The recent spate of honour killings, high-profile and otherwise, left a gruesome mark on Pakistan’s history, but from these horrible incidents came the impetuous for something momentous.

The joint session of both houses of Parliament on Thursday passed the much delayed Anti-Honour Killing Laws (Criminal Amendment Bill) 2015 and the Anti-Rape Laws (Criminal Amendment Bill) 2015 –  strong worded, necessary pieces of law that have fixes several loopholes and instituted harsher punishments.
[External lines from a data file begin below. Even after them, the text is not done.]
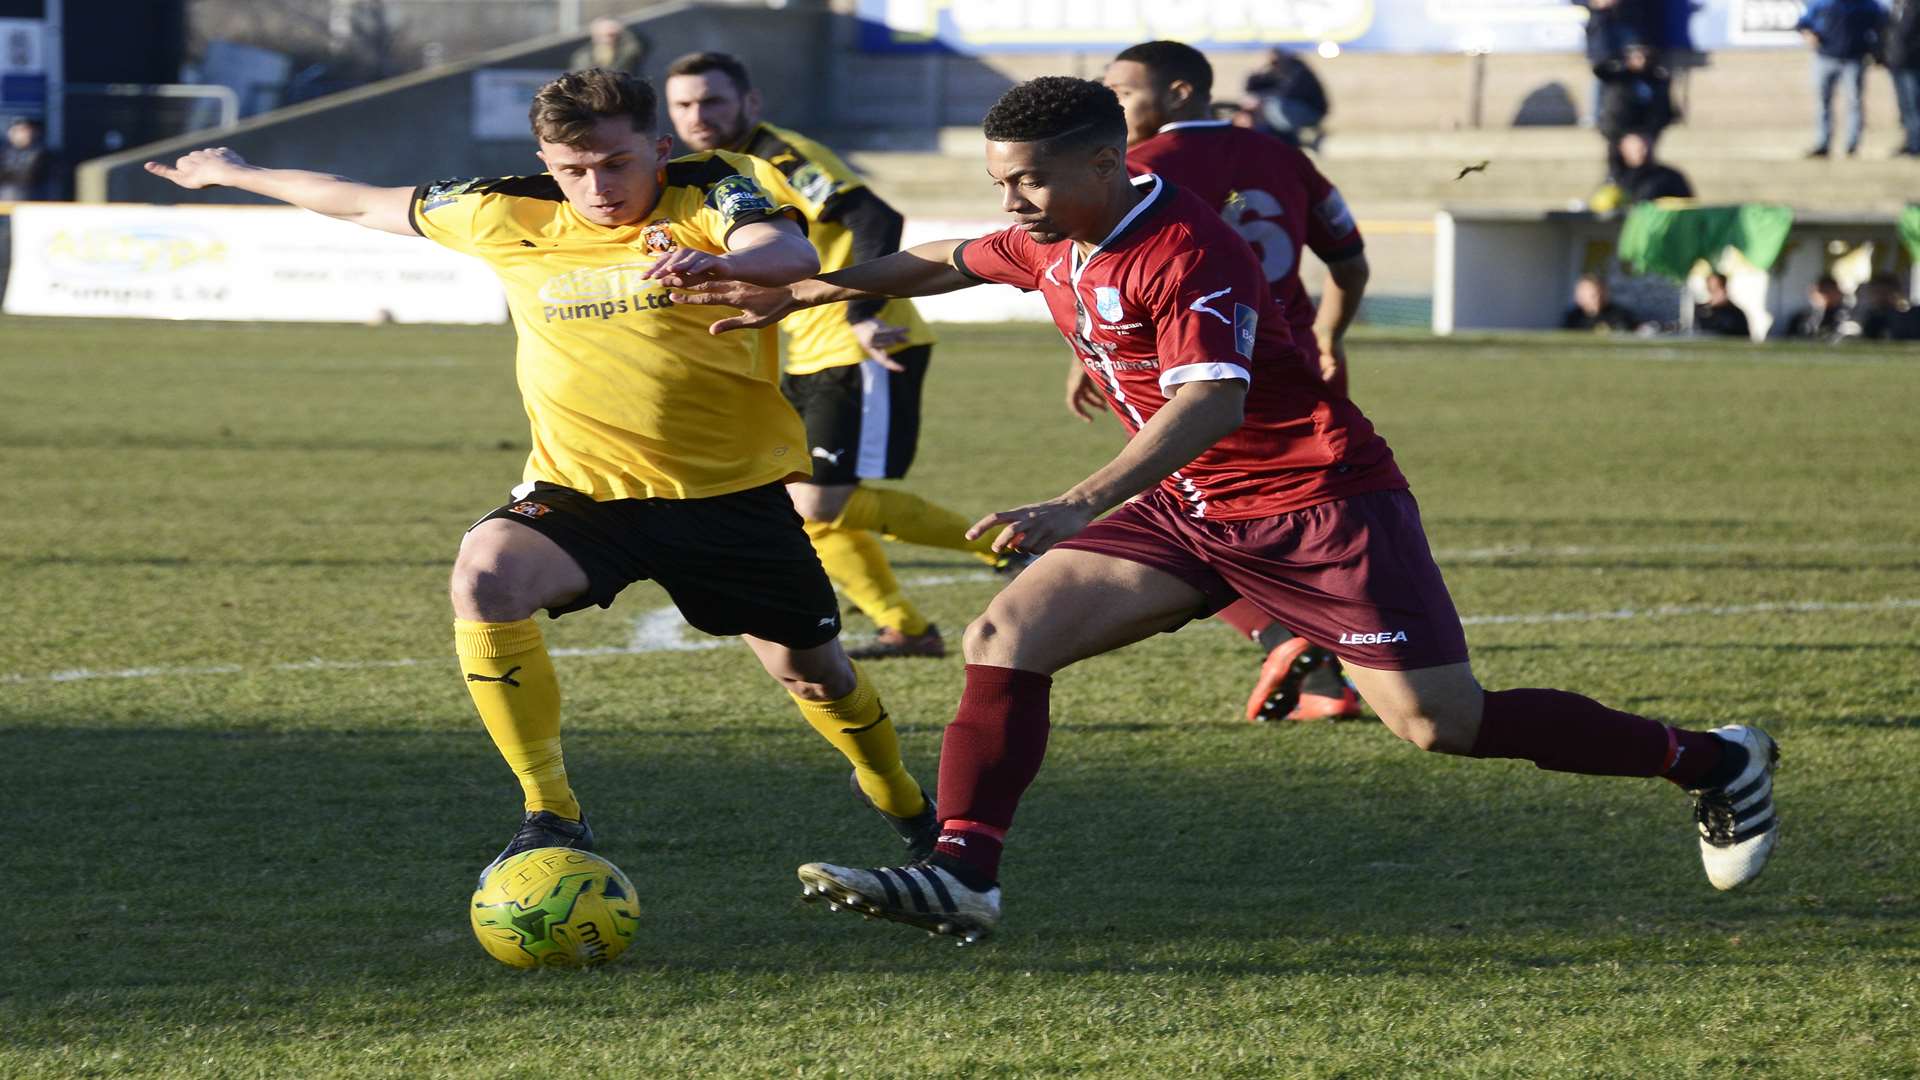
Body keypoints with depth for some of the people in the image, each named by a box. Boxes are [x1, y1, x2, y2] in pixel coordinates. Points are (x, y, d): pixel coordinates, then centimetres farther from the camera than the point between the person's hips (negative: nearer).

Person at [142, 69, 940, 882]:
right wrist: (234, 174, 20)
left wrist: (718, 262, -59)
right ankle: (551, 816, -21)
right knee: (484, 578, -29)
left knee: (810, 669, 10)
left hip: (732, 492, -1)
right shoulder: (509, 217, -4)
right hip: (582, 489, 1)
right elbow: (369, 205, 11)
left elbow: (793, 255, -35)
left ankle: (901, 801, 45)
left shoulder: (710, 190, -14)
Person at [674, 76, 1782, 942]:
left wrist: (1080, 507, -44)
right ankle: (963, 876, -9)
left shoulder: (1185, 253, -23)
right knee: (1007, 637, -6)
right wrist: (802, 293, 24)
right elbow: (945, 261, 25)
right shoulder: (1050, 244, 4)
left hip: (1319, 501, -8)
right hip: (1195, 510, 8)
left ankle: (1714, 759, 7)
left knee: (1441, 722, -10)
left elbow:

When these laws are seen in the context of the Women Protection bill 2016 and minority family bills such as the Hindu Marriage Act, it becomes undeniable that under this government the protection of women rights, minority rights and reform has been prioritised. The reform is piecemeal, delayed and much compromised, but it has come nonetheless.

The recent laws are perhaps the strongest in this line. Under the new rape legislation DNA testing – a common practice amongst all modern law enforcement – was finally given the status of primary evidence. Changes to the law of evidence has allowed women to give evidence in-video and more openly. Punishments have been made harsher, and in the case of an abuse of power, such as a doctor or police officer, the punishment ranges from life imprisonment to the death penalty.

The anti-honour killing laws removes the much criticised lacuna in these sorts of cases, by making a strict punishment necessary even if the relatives of the victim have forgiven the suspect. With other smaller provisions, these laws make the conviction of these criminals much easier, and the deterrent much stronger.

The legislature has finally asserted its influence over the Council of Islamic Ideology (CII) and the flawed conventions of the judiciary. These are commendable achievements, albeit watered down, and the drafters, sponsors, and supporters of this legislative effort must be given praise.

However, the battle is not over yet; as the cases of Rinkel Kumari, Asia Bibi and other women show, more than the law itself, it is outside pressure, lack of proper forensic equipment and training that is the real detriment. To take full advantage of these new laws, the government needs to change it’s policies.

Forensic labs are only active in major urban cities, and must become much more commonplace to really affect conviction rates. Furthermore, unless courthouses are protected and police officers trained in ignoring pressure, these changes will pale against an angry righteous mob that can bend the law to it’s will.